» Problem to work on
Wherever a line in the material contains the word "controller", copy that line.
↓↓↓
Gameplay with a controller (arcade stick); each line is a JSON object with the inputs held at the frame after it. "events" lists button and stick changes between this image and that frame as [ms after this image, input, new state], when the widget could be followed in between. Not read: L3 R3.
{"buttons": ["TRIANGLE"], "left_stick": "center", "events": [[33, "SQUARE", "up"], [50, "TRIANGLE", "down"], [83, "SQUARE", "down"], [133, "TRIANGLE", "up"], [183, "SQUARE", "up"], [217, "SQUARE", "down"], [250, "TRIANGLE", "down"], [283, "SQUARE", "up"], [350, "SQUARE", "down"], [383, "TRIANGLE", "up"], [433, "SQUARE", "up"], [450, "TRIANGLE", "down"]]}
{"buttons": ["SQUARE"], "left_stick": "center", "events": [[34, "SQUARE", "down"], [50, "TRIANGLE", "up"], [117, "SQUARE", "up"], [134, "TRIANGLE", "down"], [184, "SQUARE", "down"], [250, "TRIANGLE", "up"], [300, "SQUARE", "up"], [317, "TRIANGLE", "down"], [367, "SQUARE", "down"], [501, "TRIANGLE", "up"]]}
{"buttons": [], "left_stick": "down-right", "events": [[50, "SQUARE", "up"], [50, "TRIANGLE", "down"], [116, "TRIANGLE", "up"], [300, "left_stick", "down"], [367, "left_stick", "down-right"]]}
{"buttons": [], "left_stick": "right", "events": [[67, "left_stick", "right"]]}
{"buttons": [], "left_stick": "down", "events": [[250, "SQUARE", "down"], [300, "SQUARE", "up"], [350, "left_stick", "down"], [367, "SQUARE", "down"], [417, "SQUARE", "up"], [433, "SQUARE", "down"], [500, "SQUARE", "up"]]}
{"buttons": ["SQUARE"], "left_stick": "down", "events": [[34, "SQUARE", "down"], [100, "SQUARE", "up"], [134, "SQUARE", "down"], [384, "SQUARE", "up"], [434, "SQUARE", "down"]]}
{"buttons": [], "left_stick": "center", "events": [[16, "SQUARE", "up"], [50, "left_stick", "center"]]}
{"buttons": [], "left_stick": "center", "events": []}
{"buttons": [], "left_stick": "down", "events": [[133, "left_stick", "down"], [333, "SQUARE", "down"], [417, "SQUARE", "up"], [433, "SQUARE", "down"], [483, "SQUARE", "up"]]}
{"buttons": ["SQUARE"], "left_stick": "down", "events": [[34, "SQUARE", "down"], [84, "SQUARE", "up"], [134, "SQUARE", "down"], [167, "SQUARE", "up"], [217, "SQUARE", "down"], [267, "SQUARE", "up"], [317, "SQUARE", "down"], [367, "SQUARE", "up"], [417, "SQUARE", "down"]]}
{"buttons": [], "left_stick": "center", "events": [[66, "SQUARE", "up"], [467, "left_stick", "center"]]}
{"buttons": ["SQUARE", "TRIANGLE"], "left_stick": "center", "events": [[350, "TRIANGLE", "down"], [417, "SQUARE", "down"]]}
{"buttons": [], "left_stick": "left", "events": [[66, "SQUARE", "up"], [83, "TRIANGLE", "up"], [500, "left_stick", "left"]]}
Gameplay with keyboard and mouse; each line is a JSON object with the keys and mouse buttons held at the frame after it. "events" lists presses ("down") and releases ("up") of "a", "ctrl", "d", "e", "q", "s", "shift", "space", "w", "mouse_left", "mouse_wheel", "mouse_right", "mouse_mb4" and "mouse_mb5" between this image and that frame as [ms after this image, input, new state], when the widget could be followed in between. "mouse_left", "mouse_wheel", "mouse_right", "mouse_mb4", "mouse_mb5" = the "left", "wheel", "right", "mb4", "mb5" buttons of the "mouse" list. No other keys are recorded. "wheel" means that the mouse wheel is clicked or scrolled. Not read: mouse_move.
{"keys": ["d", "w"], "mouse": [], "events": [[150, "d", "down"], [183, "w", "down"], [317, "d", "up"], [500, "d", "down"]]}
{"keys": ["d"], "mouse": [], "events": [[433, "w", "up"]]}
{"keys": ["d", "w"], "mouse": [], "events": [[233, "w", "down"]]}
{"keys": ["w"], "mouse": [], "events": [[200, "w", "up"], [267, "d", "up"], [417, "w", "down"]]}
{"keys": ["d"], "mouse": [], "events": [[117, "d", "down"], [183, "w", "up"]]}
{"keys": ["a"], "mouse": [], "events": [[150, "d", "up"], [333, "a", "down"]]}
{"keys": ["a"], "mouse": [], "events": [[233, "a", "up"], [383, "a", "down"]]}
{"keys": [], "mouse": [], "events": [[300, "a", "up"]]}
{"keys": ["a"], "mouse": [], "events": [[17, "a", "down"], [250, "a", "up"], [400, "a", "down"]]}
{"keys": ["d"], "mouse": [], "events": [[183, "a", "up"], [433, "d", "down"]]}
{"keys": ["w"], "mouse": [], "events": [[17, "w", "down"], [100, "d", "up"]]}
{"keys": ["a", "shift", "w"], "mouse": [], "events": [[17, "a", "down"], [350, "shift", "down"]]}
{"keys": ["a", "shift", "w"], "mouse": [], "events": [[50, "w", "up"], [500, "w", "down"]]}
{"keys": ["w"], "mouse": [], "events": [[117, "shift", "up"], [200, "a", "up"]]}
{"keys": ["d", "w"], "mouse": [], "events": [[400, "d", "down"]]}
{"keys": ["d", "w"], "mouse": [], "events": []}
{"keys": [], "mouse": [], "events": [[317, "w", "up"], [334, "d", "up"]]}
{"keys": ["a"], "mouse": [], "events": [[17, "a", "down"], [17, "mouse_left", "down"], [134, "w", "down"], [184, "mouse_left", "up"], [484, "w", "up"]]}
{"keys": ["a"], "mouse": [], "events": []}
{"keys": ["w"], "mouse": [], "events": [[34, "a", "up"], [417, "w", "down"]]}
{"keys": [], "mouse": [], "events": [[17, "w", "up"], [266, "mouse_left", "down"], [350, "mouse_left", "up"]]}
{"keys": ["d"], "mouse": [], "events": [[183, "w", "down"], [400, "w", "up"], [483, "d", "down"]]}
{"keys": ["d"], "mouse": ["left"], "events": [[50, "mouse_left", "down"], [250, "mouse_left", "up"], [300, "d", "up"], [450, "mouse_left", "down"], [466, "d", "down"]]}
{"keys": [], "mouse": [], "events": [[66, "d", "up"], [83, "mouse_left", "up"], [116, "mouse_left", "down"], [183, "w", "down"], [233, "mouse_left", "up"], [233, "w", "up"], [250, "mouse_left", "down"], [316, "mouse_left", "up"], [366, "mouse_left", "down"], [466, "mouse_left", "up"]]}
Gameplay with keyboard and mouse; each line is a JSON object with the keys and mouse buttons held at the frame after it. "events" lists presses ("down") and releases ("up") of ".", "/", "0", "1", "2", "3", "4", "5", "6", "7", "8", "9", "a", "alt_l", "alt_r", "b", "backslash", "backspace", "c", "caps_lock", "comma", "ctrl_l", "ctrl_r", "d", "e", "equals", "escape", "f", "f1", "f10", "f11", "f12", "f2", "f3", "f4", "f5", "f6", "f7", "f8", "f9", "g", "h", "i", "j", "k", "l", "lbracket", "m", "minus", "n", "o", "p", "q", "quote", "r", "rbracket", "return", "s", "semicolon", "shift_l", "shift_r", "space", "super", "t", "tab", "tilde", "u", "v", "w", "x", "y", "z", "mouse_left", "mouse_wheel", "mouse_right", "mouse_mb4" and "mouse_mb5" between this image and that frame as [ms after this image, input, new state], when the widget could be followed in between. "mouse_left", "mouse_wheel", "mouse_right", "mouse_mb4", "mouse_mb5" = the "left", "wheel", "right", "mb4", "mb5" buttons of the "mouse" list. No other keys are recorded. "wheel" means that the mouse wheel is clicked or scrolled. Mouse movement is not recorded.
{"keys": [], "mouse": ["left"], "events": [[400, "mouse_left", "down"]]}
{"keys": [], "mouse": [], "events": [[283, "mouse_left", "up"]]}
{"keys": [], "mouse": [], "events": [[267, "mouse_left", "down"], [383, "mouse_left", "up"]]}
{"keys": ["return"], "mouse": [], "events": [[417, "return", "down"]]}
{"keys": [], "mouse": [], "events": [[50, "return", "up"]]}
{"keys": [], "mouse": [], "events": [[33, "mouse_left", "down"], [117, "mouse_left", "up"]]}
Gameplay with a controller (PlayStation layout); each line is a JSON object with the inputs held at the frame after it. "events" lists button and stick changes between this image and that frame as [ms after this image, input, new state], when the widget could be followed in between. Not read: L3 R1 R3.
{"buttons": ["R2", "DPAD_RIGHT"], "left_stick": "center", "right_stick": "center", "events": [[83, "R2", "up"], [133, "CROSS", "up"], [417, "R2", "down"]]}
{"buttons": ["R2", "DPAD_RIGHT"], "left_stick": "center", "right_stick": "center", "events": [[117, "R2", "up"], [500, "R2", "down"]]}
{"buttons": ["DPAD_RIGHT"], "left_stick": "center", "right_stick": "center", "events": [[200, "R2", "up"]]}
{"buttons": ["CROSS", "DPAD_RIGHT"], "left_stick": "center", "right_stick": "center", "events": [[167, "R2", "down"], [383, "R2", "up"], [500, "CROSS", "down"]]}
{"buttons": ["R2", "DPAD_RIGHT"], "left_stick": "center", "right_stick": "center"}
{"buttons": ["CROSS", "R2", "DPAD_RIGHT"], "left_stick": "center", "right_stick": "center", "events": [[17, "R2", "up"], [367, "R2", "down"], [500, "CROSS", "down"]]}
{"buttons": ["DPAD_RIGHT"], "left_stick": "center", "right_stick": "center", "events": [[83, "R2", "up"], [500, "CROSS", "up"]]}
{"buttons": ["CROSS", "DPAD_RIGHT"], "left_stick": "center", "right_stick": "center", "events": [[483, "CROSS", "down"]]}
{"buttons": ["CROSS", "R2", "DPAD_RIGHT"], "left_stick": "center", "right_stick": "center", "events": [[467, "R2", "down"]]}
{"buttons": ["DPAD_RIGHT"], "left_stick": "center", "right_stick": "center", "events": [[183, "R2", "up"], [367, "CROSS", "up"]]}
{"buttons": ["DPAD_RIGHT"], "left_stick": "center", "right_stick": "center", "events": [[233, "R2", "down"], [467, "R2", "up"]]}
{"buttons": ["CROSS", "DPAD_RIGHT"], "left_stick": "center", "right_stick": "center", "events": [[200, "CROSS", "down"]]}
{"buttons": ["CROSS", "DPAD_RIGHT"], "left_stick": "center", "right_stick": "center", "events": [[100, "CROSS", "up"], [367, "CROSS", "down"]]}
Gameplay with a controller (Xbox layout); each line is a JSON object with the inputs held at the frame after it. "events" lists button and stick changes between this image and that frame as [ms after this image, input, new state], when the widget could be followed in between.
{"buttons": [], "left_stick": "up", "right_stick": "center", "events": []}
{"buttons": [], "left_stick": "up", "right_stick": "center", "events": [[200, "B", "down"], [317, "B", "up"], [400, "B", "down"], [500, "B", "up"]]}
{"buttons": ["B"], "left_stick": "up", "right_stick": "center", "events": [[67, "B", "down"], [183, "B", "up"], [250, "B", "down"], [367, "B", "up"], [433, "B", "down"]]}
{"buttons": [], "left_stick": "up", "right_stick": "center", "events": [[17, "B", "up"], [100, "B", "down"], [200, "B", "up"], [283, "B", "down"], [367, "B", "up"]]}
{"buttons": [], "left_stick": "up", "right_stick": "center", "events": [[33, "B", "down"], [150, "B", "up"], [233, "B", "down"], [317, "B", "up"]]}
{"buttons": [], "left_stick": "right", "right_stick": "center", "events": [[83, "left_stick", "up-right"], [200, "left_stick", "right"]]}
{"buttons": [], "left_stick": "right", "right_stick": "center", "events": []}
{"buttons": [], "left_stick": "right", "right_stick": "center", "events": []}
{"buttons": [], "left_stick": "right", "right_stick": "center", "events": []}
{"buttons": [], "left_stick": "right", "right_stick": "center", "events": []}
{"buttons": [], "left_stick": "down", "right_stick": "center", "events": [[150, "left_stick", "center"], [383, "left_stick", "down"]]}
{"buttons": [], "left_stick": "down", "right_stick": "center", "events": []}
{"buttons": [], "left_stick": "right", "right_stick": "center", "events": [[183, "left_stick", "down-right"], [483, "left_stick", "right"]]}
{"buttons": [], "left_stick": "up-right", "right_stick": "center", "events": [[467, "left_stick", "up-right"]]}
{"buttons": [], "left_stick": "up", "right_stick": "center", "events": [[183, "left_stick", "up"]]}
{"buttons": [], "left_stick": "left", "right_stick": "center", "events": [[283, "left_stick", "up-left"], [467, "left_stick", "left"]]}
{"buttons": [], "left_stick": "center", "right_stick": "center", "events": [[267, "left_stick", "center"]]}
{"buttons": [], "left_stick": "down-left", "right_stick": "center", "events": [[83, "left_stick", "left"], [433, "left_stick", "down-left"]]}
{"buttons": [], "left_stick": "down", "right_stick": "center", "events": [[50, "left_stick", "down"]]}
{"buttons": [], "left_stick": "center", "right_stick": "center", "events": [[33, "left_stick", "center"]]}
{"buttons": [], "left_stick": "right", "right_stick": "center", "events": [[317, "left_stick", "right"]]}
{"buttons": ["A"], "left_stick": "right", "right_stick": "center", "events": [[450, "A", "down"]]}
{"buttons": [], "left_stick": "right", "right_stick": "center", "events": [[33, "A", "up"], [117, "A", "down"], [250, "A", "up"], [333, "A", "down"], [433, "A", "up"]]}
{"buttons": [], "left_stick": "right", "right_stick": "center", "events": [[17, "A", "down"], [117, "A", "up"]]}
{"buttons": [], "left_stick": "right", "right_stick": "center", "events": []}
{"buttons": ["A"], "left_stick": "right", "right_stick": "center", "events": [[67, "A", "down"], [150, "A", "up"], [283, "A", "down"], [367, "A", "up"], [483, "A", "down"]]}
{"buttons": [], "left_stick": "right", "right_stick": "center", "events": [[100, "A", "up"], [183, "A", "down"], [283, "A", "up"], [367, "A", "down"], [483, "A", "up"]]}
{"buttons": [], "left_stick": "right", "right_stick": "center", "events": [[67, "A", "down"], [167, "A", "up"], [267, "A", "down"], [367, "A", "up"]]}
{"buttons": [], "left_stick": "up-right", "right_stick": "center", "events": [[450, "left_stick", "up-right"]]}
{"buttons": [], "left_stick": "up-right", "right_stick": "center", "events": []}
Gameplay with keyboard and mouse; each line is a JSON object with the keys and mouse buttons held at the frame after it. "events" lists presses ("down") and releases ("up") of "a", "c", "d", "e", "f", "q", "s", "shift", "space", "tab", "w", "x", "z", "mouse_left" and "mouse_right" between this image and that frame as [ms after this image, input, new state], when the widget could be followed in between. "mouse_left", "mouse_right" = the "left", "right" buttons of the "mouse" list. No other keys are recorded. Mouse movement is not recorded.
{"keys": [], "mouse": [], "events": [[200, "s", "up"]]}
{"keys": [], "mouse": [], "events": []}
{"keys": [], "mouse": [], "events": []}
↑↑↑
» Exercise result
Gameplay with a controller (arcade stick); each line is a JSON object with the inputs held at the frame after it. "events" lists button and stick changes between this image and that frame as [ms after this image, input, new state], when the widget could be followed in between. Not read: L3 R3.
Gameplay with a controller (PlayStation layout); each line is a JSON object with the inputs held at the frame after it. "events" lists button and stick changes between this image and that frame as [ms after this image, input, new state], when the widget could be followed in between. Not read: L3 R1 R3.
Gameplay with a controller (Xbox layout); each line is a JSON object with the inputs held at the frame after it. "events" lists button and stick changes between this image and that frame as [ms after this image, input, new state], when the widget could be followed in between.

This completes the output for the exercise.